◆ EXCERPTED PASSAGE:
★ ★ ★ ★

8.1 Geostatistical data

Remember: Areal data: discrete data

  • Continuous phenomenon (density of mosquito) but recorded at specific locations (trap for mosquito)

\[{Z(s) : s \in D \subset \mathbb{R}^2}\]

\(Z(s_1), ..., Z(s_n)\) observation of Z (spatial variable) at \(s_1, ..., s_n\) (locations)

8.1.1 Gaussian Random Fields (GRF)

A Gaussian random field (GRF) is a collection of random variables where the observations occur in a continuous domain, and where every finite collection [ex: latitude, longitude] of random variables has a multivariate normal distribution.

Random process = stochastic process

.. by definition it can’t be constant

8.1.2 Stationarity

  • strickly/strong stationary: a shift in location will not result in any change in the joint distribution of the random variables (ex: white noise)

  • weak stationary (second order): mean are constant on the domain \(D\) and covariances depend only on the difference between locations (\(h\)) :

\[Cov(Z(s), Z(s+h)) = C(h) \]

C is a covariance function (see later with Matèrn)

  • Intrinsic stationary: the variance between two locations relies only on the distance (\(h\)) (and not their location).

\(Var(Z(s+h) - Z(s))\) it is called a variogram

Remember: \(Var(X) = E[(X -E(X))^2]\)

★ ★ ★ ★

◆ QUESTIONS ON THE MATERIAL:
1. In the geostatistics notes above, what is Var(Z(s+h) - Z(s)) called?
2. Condense the paragraph in the geostatistics notes that begins "A Gaussian random field (GRF) is" into one shorter sentence that keeps its main facts.

★ ★ ★ ★

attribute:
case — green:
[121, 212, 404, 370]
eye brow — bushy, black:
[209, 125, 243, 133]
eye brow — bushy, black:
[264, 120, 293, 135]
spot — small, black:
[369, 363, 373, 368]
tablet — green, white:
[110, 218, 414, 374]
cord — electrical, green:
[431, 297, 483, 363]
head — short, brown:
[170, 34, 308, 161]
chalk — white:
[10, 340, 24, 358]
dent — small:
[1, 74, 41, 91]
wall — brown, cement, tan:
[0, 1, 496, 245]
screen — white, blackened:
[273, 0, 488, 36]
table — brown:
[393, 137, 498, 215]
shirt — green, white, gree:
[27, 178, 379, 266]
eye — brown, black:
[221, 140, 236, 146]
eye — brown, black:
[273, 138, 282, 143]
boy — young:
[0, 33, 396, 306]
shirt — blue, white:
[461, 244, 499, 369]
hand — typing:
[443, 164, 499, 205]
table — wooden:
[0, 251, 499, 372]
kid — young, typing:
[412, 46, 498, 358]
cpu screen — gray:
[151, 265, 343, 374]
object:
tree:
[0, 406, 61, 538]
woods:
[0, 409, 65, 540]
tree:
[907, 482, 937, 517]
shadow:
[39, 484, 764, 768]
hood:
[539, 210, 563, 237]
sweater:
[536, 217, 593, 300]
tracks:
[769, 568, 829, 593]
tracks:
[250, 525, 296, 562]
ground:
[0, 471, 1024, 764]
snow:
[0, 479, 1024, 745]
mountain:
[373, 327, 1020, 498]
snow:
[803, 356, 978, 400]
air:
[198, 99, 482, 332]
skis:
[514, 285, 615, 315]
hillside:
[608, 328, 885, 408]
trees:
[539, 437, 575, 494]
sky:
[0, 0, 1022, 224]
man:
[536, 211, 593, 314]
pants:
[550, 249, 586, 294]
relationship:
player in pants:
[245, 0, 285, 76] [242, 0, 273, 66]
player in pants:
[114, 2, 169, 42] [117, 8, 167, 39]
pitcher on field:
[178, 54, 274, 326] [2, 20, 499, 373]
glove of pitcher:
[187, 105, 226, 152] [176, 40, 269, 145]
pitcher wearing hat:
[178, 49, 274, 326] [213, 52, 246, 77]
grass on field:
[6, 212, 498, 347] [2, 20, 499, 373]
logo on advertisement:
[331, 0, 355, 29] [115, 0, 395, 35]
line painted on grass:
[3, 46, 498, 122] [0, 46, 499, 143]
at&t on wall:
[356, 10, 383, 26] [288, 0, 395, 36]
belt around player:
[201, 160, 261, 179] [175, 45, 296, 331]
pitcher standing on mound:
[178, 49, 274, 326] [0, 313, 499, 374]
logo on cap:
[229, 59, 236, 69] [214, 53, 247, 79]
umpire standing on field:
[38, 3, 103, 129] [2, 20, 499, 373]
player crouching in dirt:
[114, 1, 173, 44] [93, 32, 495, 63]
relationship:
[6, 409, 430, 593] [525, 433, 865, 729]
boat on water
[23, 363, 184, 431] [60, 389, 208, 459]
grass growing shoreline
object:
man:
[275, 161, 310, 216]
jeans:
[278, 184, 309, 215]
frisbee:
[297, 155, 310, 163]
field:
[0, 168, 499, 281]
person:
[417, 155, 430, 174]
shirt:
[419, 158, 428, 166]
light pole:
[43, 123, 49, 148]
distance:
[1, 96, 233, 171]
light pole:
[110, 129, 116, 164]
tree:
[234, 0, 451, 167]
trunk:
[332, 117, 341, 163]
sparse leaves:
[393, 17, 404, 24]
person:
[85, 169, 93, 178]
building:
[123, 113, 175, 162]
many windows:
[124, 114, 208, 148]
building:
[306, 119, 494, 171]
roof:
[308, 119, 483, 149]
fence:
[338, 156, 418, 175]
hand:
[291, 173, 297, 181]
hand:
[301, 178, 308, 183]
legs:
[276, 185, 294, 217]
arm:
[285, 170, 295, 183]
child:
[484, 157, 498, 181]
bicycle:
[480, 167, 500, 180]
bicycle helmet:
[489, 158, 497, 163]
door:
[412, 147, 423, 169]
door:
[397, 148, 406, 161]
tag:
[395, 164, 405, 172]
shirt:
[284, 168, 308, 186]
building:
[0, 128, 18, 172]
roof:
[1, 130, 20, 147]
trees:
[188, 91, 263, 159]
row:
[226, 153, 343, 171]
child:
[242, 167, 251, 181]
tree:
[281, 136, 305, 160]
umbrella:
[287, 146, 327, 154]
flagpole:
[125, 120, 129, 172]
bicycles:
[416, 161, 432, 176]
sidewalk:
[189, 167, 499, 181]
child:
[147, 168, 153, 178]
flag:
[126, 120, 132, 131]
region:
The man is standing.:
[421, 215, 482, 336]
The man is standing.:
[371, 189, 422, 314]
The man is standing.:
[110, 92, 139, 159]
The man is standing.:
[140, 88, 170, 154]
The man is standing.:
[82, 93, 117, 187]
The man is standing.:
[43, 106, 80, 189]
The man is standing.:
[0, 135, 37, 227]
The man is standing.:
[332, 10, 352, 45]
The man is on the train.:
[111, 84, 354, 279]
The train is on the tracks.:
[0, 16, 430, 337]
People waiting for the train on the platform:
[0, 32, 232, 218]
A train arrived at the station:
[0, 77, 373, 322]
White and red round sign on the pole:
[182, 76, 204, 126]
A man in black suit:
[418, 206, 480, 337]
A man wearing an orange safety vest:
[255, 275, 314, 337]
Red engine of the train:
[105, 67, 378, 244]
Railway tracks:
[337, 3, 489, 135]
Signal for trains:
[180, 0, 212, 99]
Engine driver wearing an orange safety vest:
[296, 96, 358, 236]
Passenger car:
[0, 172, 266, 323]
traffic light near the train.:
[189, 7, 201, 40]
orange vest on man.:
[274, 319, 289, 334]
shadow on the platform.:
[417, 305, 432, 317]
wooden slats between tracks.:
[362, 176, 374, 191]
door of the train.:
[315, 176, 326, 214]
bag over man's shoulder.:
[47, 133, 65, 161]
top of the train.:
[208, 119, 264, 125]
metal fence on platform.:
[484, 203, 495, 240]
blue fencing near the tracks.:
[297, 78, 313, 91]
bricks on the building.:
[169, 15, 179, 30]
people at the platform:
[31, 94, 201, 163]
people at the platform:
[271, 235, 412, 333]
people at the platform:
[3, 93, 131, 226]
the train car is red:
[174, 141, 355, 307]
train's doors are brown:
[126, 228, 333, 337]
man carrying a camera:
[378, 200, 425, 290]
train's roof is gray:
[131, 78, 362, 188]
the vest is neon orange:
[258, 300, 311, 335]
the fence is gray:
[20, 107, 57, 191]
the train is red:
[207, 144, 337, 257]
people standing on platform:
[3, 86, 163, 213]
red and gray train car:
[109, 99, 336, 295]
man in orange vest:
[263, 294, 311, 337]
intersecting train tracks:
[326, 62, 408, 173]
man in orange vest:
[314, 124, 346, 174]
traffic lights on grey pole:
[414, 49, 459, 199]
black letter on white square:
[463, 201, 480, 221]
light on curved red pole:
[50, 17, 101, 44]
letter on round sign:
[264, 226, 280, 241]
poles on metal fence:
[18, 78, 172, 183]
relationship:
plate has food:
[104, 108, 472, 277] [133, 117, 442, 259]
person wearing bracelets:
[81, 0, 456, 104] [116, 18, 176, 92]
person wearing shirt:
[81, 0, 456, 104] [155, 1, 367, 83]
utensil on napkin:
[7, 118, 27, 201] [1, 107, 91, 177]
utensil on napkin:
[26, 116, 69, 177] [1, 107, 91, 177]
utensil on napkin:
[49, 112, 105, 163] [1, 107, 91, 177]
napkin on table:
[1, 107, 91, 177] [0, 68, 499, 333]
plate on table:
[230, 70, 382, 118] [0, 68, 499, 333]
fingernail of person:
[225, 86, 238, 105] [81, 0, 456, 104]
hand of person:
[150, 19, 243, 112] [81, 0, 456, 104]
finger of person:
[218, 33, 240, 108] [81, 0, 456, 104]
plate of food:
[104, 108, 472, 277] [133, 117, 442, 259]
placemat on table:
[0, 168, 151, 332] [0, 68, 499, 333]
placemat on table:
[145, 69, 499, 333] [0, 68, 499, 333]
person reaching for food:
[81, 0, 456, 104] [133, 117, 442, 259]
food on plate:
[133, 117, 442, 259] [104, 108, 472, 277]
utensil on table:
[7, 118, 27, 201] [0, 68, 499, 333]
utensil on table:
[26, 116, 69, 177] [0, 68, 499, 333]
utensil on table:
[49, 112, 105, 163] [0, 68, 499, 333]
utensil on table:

★ ★ ★ ★

◆ ANSWERS BELOW:
1. A variogram.

2. A Gaussian random field (GRF) is a collection of random variables observed over a continuous domain, where every finite collection of them has a multivariate normal distribution.